Norwich Medical School, University of East Anglia, Norwich Research Park, Norwich, United Kingdom.
School of Life Sciences, Centre for Gene Regulation and Expression, University of Dundee, Dundee, United Kingdom.
Institute for Infection and Immunity, St. George's, University of London, London, United Kingdom.
School of Biology, Centre for Biomolecular Sciences, University of St. Andrews, St. Andrews, Fife, United Kingdom


We have previously shown that IFIT1 is primarily responsible for the antiviral action of interferon (IFN) alpha/beta against parainfluenza virus type 5 (PIV5), selectively inhibiting the translation of PIV5 mRNAs. Here we report that while PIV2, PIV5, and mumps virus (MuV) are sensitive to IFIT1, nonrubulavirus members of the paramyxoviridae such as PIV3, Sendai virus (SeV), and canine distemper virus (CDV) are resistant.
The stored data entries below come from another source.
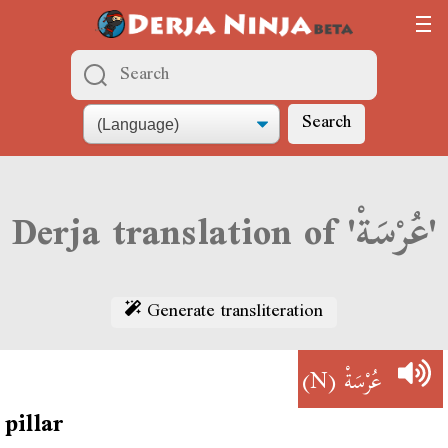
Search
Derja translation of 'عُرْسَةْ'
Generate transliteration
(N)
عُرْسَةْ
pillar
The IFIT1 sensitivity of PIV5 was not rescued by coinfection with an IFIT1-resistant virus (PIV3), demonstrating that PIV3 does not specifically inhibit the antiviral activity of IFIT1 and that the inhibition of PIV5 mRNAs is regulated by cis-acting elements. We developed an in vitro translation system using purified human IFIT1 to further investigate the mechanism of action of IFIT1. While the translations of PIV2, PIV5, and MuV mRNAs were directly inhibited by IFIT1, the translations of PIV3, SeV, and CDV mRNAs were not. Using purified human mRNA-capping enzymes, we show biochemically that efficient inhibition by IFIT1 is dependent upon a 5' guanosine nucleoside cap (which need not be N7 methylated) and that this sensitivity is partly abrogated by 2'O methylation of the cap 1 ribose. Intriguingly, PIV5 M mRNA, in contrast to NP mRNA, remained sensitive to inhibition by IFIT1 following in vitro 2'O methylation, suggesting that other structural features of mRNAs may influence their sensitivity to IFIT1. Thus, surprisingly, the viral polymerases (which have 2'-O-methyltransferase activity) of rubulaviruses do not protect these viruses from inhibition by IFIT1. Possible biological consequences of this are discussed.


Paramyxoviruses cause a wide variety of diseases, and yet most of their genes encode structural proteins and proteins involved in their replication cycle. Thus, the amount of genetic information that determines the type of disease that paramyxoviruses cause is relatively small. One factor that will influence disease outcomes is how they interact with innate host cell defenses, including the interferon (IFN) system. Here we show that different paramyxoviruses interact in distinct ways with cells in a preexisting IFN-induced antiviral state. Strikingly, all the rubulaviruses tested were sensitive to the antiviral action of ISG56/IFIT1, while all the other paramyxoviruses tested were resistant. We developed novel in vitro biochemical assays to investigate the mechanism of action of IFIT1, demonstrating that the mRNAs of rubulaviruses can be directly inhibited by IFIT1 and that this is at least partially because their mRNAs are not correctly methylated.